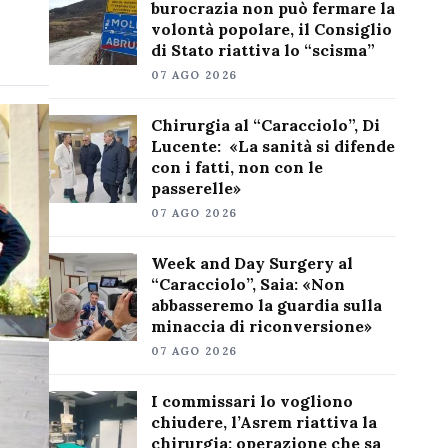
burocrazia non può fermare la
volontà popolare, il Consiglio
di Stato riattiva lo “scisma”
07 AGO 2026
Chirurgia al “Caracciolo”, Di
Lucente: «La sanità si difende
con i fatti, non con le
passerelle»
07 AGO 2026
Week and Day Surgery al
“Caracciolo”, Saia: «Non
abbasseremo la guardia sulla
minaccia di riconversione»
07 AGO 2026
I commissari lo vogliono
chiudere, l’Asrem riattiva la
chirurgia: operazione che sa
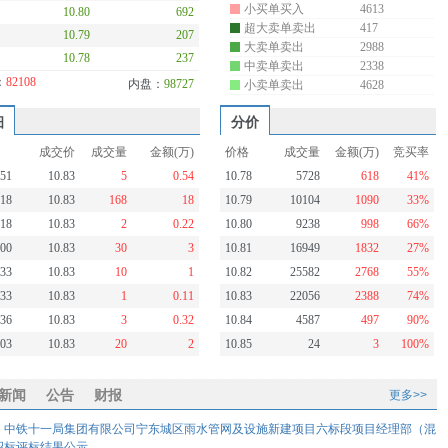
小买单买入
4613
10.80
692
超大卖单卖出
417
10.79
207
大卖单卖出
2988
10.78
237
中卖单卖出
2338
：
82108
内盘：
98727
小卖单卖出
4628
细
分价
成交价
成交量
金额(万)
价格
成交量
金额(万)
竞买率
:51
10.83
5
0.54
10.78
5728
618
41%
:18
10.83
168
18
10.79
10104
1090
33%
:18
10.83
2
0.22
10.80
9238
998
66%
:00
10.83
30
3
10.81
16949
1832
27%
:33
10.83
10
1
10.82
25582
2768
55%
:33
10.83
1
0.11
10.83
22056
2388
74%
:36
10.83
3
0.32
10.84
4587
497
90%
:03
10.83
20
2
10.85
24
3
100%
新闻
公告
财报
更多>>
：中铁十一局集团有限公司宁东城区雨水管网及设施新建项目六标段项目经理部（混
招标评标结果公示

***

**Description of the task**
Write down the full listing above exactly as it is, except for any images.

**Exercise answer**
burocrazia non può fermare la
volontà popolare, il Consiglio
di Stato riattiva lo “scisma”
07 AGO 2026
Chirurgia al “Caracciolo”, Di
Lucente: «La sanità si difende
con i fatti, non con le
passerelle»
07 AGO 2026
Week and Day Surgery al
“Caracciolo”, Saia: «Non
abbasseremo la guardia sulla
minaccia di riconversione»
07 AGO 2026
I commissari lo vogliono
chiudere, l’Asrem riattiva la
chirurgia: operazione che sa
小买单买入
4613
10.80
692
超大卖单卖出
417
10.79
207
大卖单卖出
2988
10.78
237
中卖单卖出
2338
：
82108
内盘：
98727
小卖单卖出
4628
细
分价
成交价
成交量
金额(万)
价格
成交量
金额(万)
竞买率
:51
10.83
5
0.54
10.78
5728
618
41%
:18
10.83
168
18
10.79
10104
1090
33%
:18
10.83
2
0.22
10.80
9238
998
66%
:00
10.83
30
3
10.81
16949
1832
27%
:33
10.83
10
1
10.82
25582
2768
55%
:33
10.83
1
0.11
10.83
22056
2388
74%
:36
10.83
3
0.32
10.84
4587
497
90%
:03
10.83
20
2
10.85
24
3
100%
新闻
公告
财报
更多>>
：中铁十一局集团有限公司宁东城区雨水管网及设施新建项目六标段项目经理部（混
招标评标结果公示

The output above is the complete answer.